How many times 'a' is printed? (includes fork in a loop)

Question

Say that we have a global variable int a = 0, how many times will a be printed, and what's the first and end value?

for(int i=0; i<6; i++){
    fork();
    a++;
    printf("a = %d\n", a)
    }
printf("a = %d\n", a);

Here's what I did:

1. i=0: one more thread is created so I have 2 running now, and both of them print (a=1, a=2), can't know which prints what.
   
2. i=1: the two threads make more 2 threads, and so I have 4 total, and 4 of the print for (a=3,4,5,6).
   
3. i=3: Now with 8, we get (a=7,8,9,10,11,12,13,14).
   
4. with 16, until a=30
   
5. with 32, until a=62.
   

and so far I have 2+4+8+16+32=62 in side of the loop, and all of the processes reach the outside loop for extra 32 so I get 94 prints in total with a=1 first value and a=62 end value.


I would appreciate any feedback about my solution, as of I'm not sure how to test it in code since I can't use fork in windows.
Thanks in advance!

Answer 1

Once fixed and completed as described below, the program prints either 190 or 448 lines in common conditions, depending on where its standard output is directed.

First, the program will not print anything because printf("a = %d\n", a) does not have a semicolon after it, so the program will not compile and hence will not execute.

Let’s assume we add the missing semicolon, include <stdio.h> and <unistd.h>, wrap the code in a main routine, and compile and execute in a Unix environment. Then, in the case where the output is going to an interactive device:

• The standard output stream is line buffered or unbuffered. (Typically the former, but they will have the same effects since all printf format strings end with \n.) Each line will be sent to the device as soon as it is sent to the output stream. So it will be sent before the following fork.
• Numbering the iterations by the value of i, in iteration 0, one process becomes two, a is incremented from 0 to 1 (separately in each process), and each process prints “a = 1”. So two “a = 1” lines are printed.
• In iteration 1, two processes become four, a becomes 2, and four “a = 2” are printed.
• In iteration 2, eight “a = 3” are printed.
• In iteration 3, 16 “a = 4” are printed.
• In iteration 4, 32 “a = 5” are printed.
• In iteration 5, 64 “a = 6” are printed.
• After the loop, in each of 64 processes, a is 6, and 64 “a = 6” are printed.
• Thus we have 2 + 4 + 8 + 16 + 32 + 64 + 64 = 190 lines.

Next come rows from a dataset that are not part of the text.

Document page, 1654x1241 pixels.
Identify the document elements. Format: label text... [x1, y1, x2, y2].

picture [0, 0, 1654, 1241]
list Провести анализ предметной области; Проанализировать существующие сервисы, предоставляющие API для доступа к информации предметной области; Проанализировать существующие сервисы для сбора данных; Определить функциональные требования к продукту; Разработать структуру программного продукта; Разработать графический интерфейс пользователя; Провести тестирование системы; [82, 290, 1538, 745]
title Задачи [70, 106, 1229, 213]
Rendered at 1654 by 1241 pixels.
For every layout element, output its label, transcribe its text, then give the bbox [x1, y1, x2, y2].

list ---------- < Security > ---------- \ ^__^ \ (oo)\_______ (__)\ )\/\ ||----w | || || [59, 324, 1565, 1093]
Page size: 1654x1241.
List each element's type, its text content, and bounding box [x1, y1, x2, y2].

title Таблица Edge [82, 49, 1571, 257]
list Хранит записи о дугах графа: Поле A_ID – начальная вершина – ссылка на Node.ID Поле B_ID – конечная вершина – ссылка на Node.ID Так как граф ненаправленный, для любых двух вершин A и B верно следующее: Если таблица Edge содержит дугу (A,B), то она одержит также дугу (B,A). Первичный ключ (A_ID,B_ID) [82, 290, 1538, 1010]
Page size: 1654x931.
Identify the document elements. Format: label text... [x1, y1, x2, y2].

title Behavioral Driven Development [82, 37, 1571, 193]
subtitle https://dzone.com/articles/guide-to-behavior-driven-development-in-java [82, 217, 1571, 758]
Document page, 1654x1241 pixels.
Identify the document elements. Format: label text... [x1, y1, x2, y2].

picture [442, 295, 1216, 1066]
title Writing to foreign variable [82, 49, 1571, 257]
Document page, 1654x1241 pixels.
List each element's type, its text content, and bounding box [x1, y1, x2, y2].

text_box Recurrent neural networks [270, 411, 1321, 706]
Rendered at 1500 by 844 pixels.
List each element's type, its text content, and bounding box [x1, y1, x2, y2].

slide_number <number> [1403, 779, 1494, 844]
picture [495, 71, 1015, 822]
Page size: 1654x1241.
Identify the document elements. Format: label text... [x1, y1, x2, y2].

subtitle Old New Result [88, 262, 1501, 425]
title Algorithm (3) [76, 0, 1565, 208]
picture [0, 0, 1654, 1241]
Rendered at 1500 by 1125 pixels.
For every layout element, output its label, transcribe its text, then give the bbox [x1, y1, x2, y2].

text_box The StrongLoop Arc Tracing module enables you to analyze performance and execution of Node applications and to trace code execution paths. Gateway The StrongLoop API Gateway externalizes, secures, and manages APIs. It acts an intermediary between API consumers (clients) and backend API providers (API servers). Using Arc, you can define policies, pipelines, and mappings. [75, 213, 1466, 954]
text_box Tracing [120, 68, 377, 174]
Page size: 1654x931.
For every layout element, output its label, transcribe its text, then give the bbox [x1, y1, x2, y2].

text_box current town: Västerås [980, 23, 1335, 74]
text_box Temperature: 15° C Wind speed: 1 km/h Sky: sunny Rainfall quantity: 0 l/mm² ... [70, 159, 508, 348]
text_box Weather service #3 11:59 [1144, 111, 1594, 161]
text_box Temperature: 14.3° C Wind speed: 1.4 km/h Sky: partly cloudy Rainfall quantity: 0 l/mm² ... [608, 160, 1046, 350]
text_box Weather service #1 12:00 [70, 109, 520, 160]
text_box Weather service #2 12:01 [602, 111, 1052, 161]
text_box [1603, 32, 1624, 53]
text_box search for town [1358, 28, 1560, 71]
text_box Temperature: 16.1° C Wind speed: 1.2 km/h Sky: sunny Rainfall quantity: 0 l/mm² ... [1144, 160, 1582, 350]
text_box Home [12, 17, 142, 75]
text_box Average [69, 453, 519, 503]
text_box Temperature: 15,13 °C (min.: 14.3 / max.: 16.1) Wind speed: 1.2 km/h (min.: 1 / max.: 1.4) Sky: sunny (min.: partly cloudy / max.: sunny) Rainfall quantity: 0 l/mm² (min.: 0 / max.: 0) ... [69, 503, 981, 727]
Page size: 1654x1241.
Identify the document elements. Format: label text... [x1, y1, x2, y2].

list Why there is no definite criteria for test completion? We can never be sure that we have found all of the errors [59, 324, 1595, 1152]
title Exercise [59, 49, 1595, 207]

If output is going to a file on disk or to a pipe, it is fully buffered. Let’s assume the buffer is large enough to hold all the output from one process. In this case:

• Each line is held in the buffer and is only sent to the device when the program is exiting.
• In iteration 0, one process becomes two, a is incremented from 0 to 1, and each process prints “a = 1” into its buffer. Now each buffer holds “a = 1”.
• In iteration 1, two processes become four, and each process prints “a = 2” into its buffer.
• In iteration 2, each of eight processes prints “a = 3” into its buffer.
• In iteration 3, each of 16 processes prints “a = 4” into its buffer.
• In iteration 4, each of 32 processes prints “a = 5” into its buffer.
• In iteration 5, each of 64 processes prints “a = 6” into its buffer.
• After the loop, each of 64 processes prints “a = 6” into its buffer.
• Then each process flushes its buffer as it is preparing to exit. Each process contains in its buffer the seven lines “a = 1”, “a = 2”, “a = 3”, “a = 4”, “a = 5”, “a = 6”, and “a = 6”. So each of 64 processes prints seven lines, a total of 448 lines.

If the lines printed were longer, or there were more of them per process, they could fill the buffer at times, and the processes would print their lines early. Those lines would then not be duplicated by later forks, and the total printed would be somewhere between the minimum (from line buffered output) to the maximum (from fully buffered output that completely fits in the buffer). We could also get fragmented lines due to line endings not coinciding with filling the buffer.